#### [The problem]
List, word for word, each line in the items below that contains the word "projektů".

#### [Records supplied]
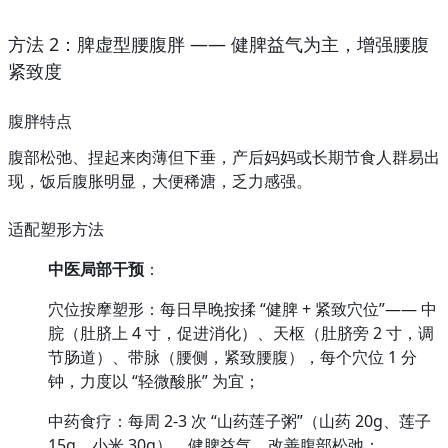
方法 2：脾虚型腰腹胖 —— 健脾益气为主，增强腰腹
紧致度
腹胖特点
腹部松弛、捏起来肉薄但下垂，产后妈妈或长期节食人群易出
现，饭后腹胀明显，大便稀溏，乏力感强。
适配塑形方法
中医局部干预
：
穴位按摩塑形：每日早晚按揉 “健脾 + 紧致穴位”—— 中
脘（肚脐上 4 寸，促进消化）、天枢（肚脐旁 2 寸，调
节肠道）、带脉（腰侧，紧致腰腹），每个穴位 1 分
钟，力度以 “轻微酸胀” 为宜；
中药食疗：每周 2-3 次 “山药莲子粥”（山药 20g、莲子 
15g、小米 30g），健脾益气，改善腹部松弛；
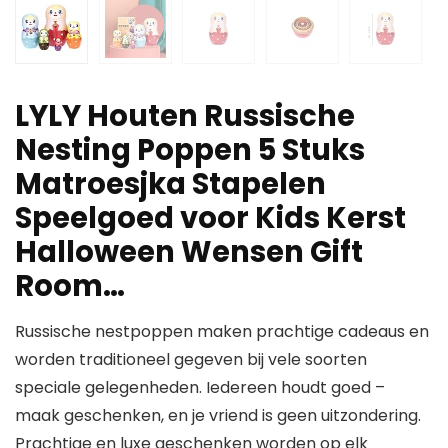
LYLY Houten Russische
Nesting Poppen 5 Stuks
Matroesjka Stapelen
Speelgoed voor Kids Kerst
Halloween Wensen Gift
Room…
Russische nestpoppen maken prachtige cadeaus en
worden traditioneel gegeven bij vele soorten
speciale gelegenheden. Iedereen houdt goed –
maak geschenken, en je vriend is geen uitzondering.
Prachtige en luxe geschenken worden op elk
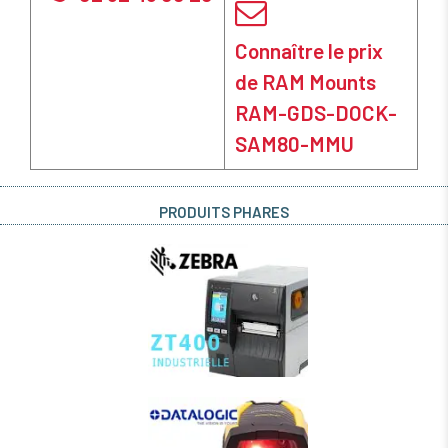
Connaître le prix
de RAM Mounts
RAM-GDS-DOCK-
SAM80-MMU
PRODUITS PHARES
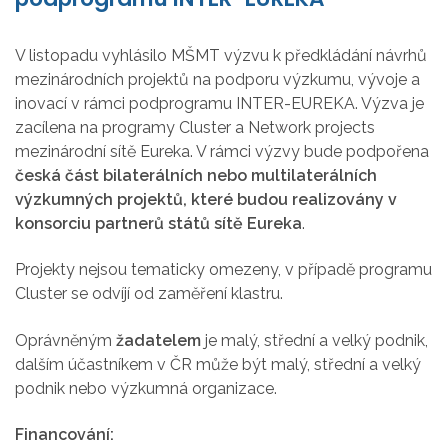
V listopadu vyhlásilo MŠMT výzvu k předkládání návrhů
mezinárodních projektů na podporu výzkumu, vývoje a
inovací v rámci podprogramu INTER-EUREKA. Výzva je
zacílena na programy Cluster a Network projects
mezinárodní sítě Eureka. V rámci výzvy bude podpořena
česká část bilaterálních nebo multilaterálních
výzkumných projektů, které budou realizovány v
konsorciu partnerů států sítě Eureka
.
Projekty nejsou tematicky omezeny, v případě programu
Cluster se odvíjí od zaměření klastru.
Oprávněným
žadatelem
je malý, střední a velký podnik,
dalším účastníkem v ČR může být malý, střední a velký
podnik nebo výzkumná organizace.
Financování:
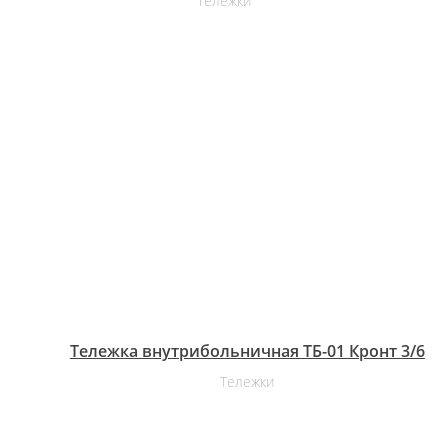
Тележки
Тележка внутрибольничная ТБ-01 Кронт 3/6
Тележки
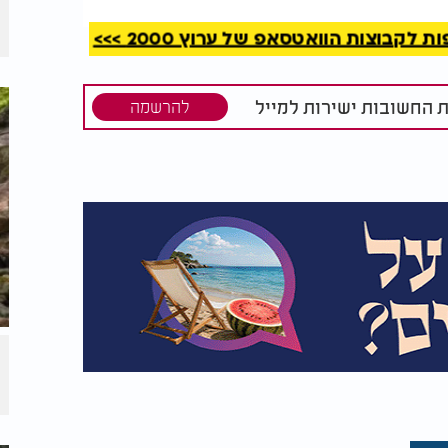
קבוצות הוואטסאפ של ערוץ 2000 >>>
ת החשובות ישירות למייל
להרשמה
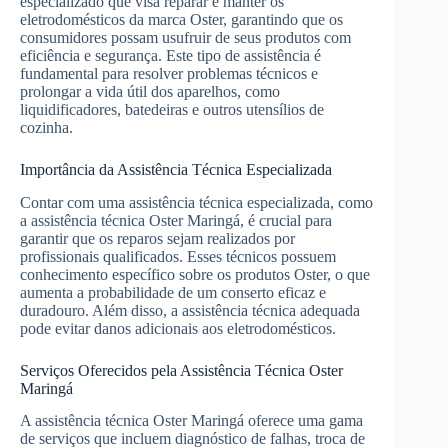
especializado que visa reparar e manter os
eletrodomésticos da marca Oster, garantindo que os
consumidores possam usufruir de seus produtos com
eficiência e segurança. Este tipo de assistência é
fundamental para resolver problemas técnicos e
prolongar a vida útil dos aparelhos, como
liquidificadores, batedeiras e outros utensílios de
cozinha.
Importância da Assistência Técnica Especializada
Contar com uma assistência técnica especializada, como
a assistência técnica Oster Maringá, é crucial para
garantir que os reparos sejam realizados por
profissionais qualificados. Esses técnicos possuem
conhecimento específico sobre os produtos Oster, o que
aumenta a probabilidade de um conserto eficaz e
duradouro. Além disso, a assistência técnica adequada
pode evitar danos adicionais aos eletrodomésticos.
Serviços Oferecidos pela Assistência Técnica Oster
Maringá
A assistência técnica Oster Maringá oferece uma gama
de serviços que incluem diagnóstico de falhas, troca de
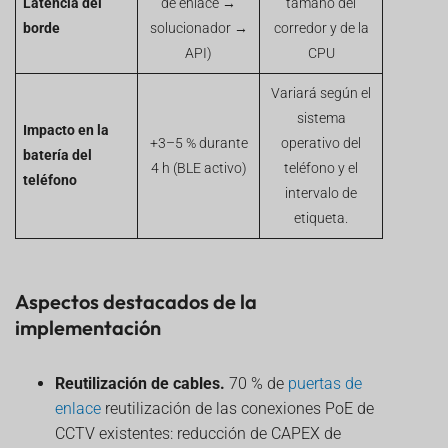
Latencia del
de enlace →
tamaño del
borde
solucionador →
corredor y de la
API)
CPU
Variará según el
sistema
Impacto en la
+3–5 % durante
operativo del
batería del
4 h (BLE activo)
teléfono y el
teléfono
intervalo de
etiqueta.
Aspectos destacados de la
implementación
Reutilización de cables.
70 % de
puertas de
enlace
reutilización de las conexiones PoE de
CCTV existentes: reducción de CAPEX de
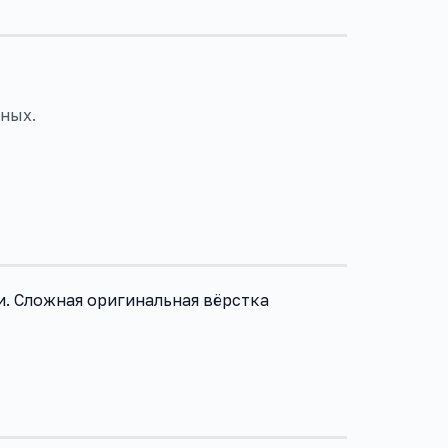
ных.
и. Сложная оригинальная вёрстка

#### [Finished exercise]
mezinárodních projektů na podporu výzkumu, vývoje a
výzkumných projektů, které budou realizovány v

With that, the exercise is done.